Friday, June 01, 2007

When TV Ads Were Really TV Ads

Television advertising isn't what it used to be. Of course the people who most keenly feel this situation are the people who sell advertising for the commercial companies. The spend on TV is not only dropping its being spread more thinly and advertising sales on the internet are growing rapidly.

Fifty something years ago it was all rather different as a new era for television was ushered in on September 22 1955 when viewers in London were offered an alternative to the BBC. Associated Rediffusion and the Associated Broadcasting Company were commercial stations and carried advertising. Now we take for granted the fact that almost every advert has a music track that helps sell the product. Back in the summer of 1955 British advertising agencies were just coming to terms with the concept. The first agency to specially record a piece of music for an ad was J. Walter Thompson on Monday August 1 1955 when George Browne and his Calypso-Mambo Band recorded a one-minute song for use on a pilot commercial. Besides George, who played the guitar and sang, there was Curly Clayton who also played guitar and Pat Ryan on bongos.

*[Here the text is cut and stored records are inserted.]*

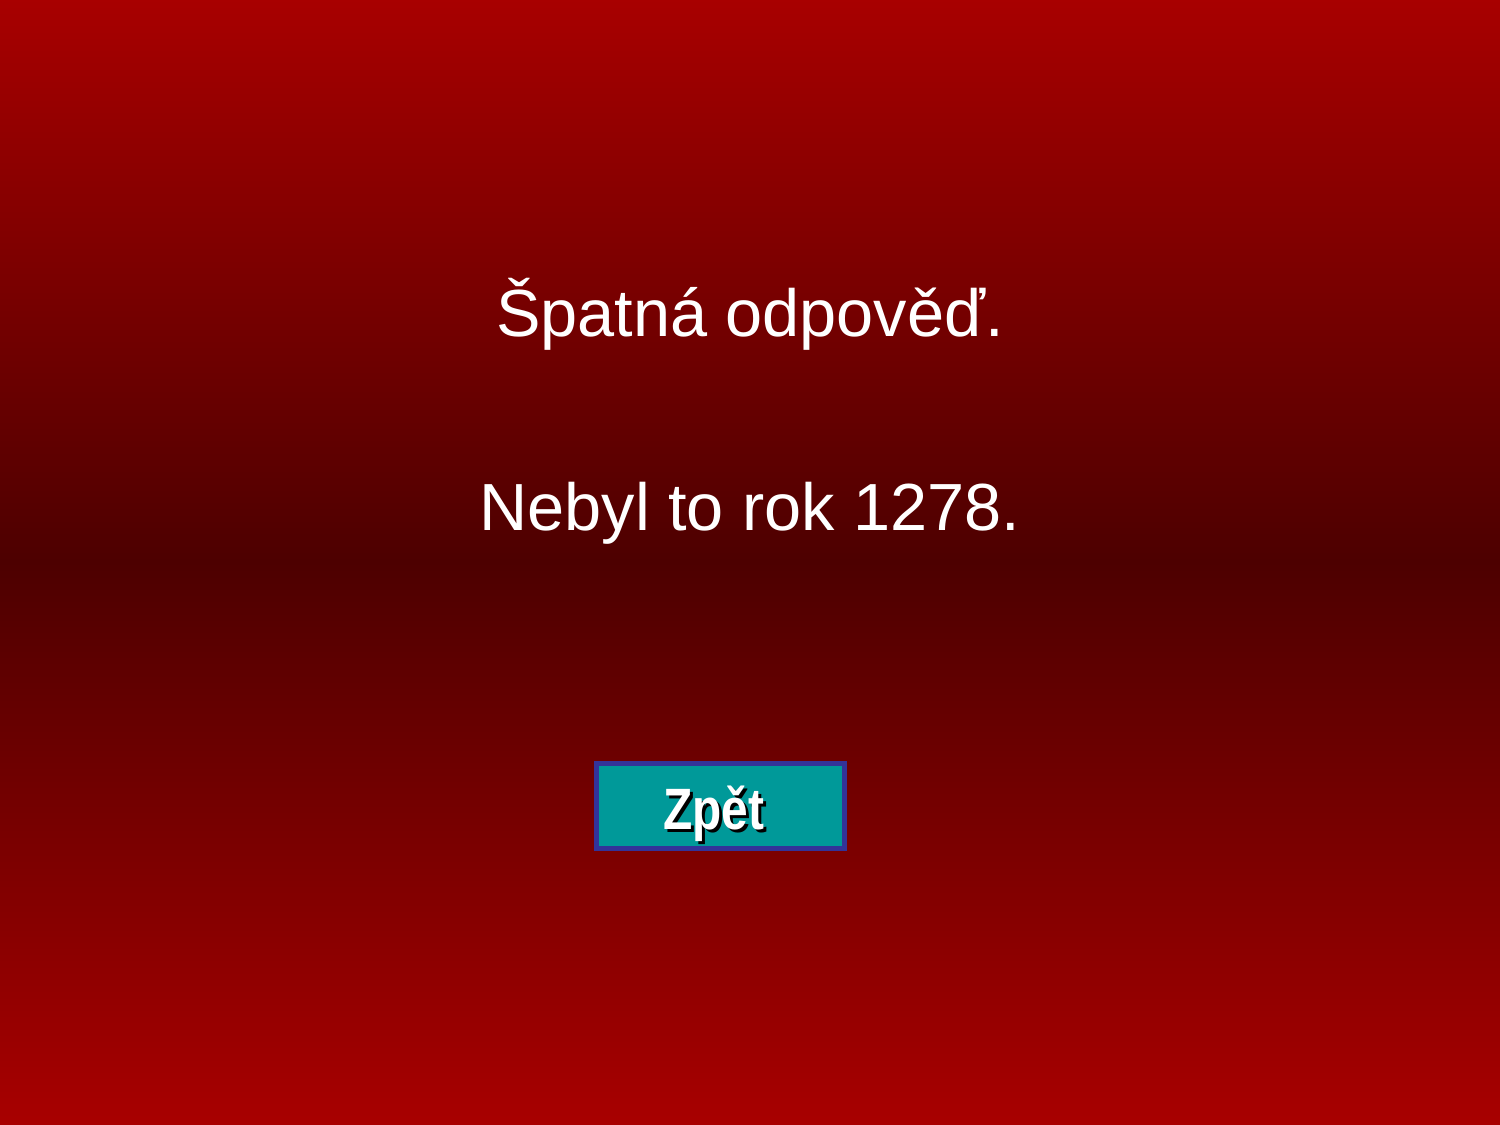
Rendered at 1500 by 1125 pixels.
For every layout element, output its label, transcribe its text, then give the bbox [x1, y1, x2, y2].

text_box Zpět [596, 763, 845, 849]
list Špatná odpověď. Nebyl to rok 1278. [75, 262, 1426, 1006]
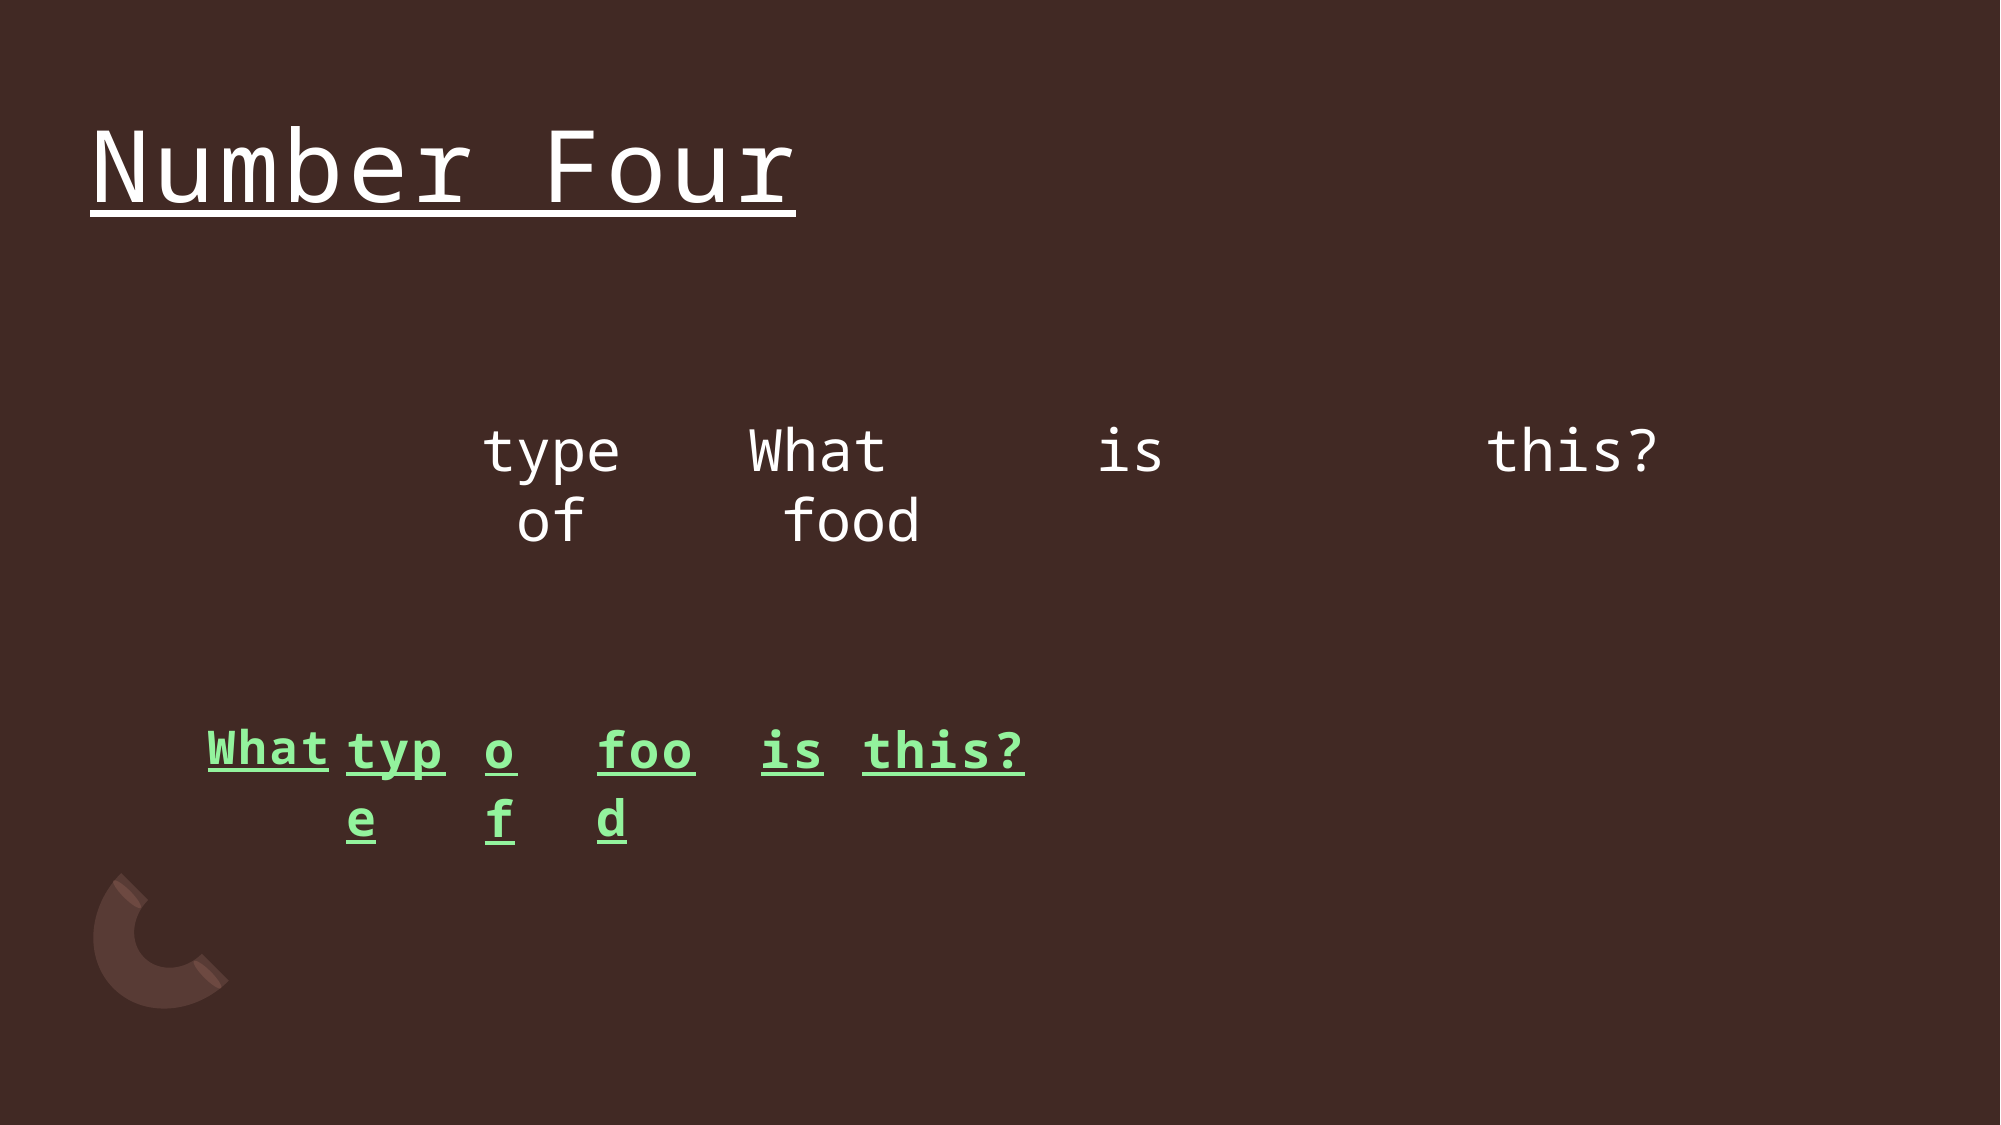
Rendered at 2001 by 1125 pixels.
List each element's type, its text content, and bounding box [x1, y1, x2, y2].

text_box is [742, 691, 844, 789]
text_box this? [844, 691, 1192, 789]
list What [189, 692, 377, 790]
text_box food [578, 691, 729, 789]
text_box of [466, 692, 565, 790]
text_box type [328, 691, 479, 789]
title Number Four [90, 90, 1910, 309]
text_box type What is this? of food [466, 406, 1801, 563]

Seven years later, on October 27 – two weeks after the Beatles Love Me Do entered the charts; the fledgling Rolling Stones recorded three songs at Curly Clayton’s studio near Arsenal’s football ground. The songs were made into a demo disc that was sent to EMI and Decca who, along with everyone else, rejected the band for a recording contract. In less than a year the Stones had signed for Decca Records and in early 1964 they recorded a song, in the style of Jimmy Reed, to be used on an TV advert for Rice Krispies, it too was made by J. Walter Thompson. In August 1995 Microsoft used the Rolling Stones Start Me Up to launch Windows ’95. They paid an undisclosed sum to use this track, but you better believe it was a great deal more than the £400 that Kellogg’s paid thirty-one years earlier. Curly, who is now living in Portugal, tells me he was paid £3 for that first session.

1 comment:

Anonymous said...

One thing I find very interesting is the use of music from the sixties to sell things to aging Baby Boomers. Lots of Rolling Stones, Beatles, Steppenwolf and more to peddle everything from life insurance and retirement annuities to phone services.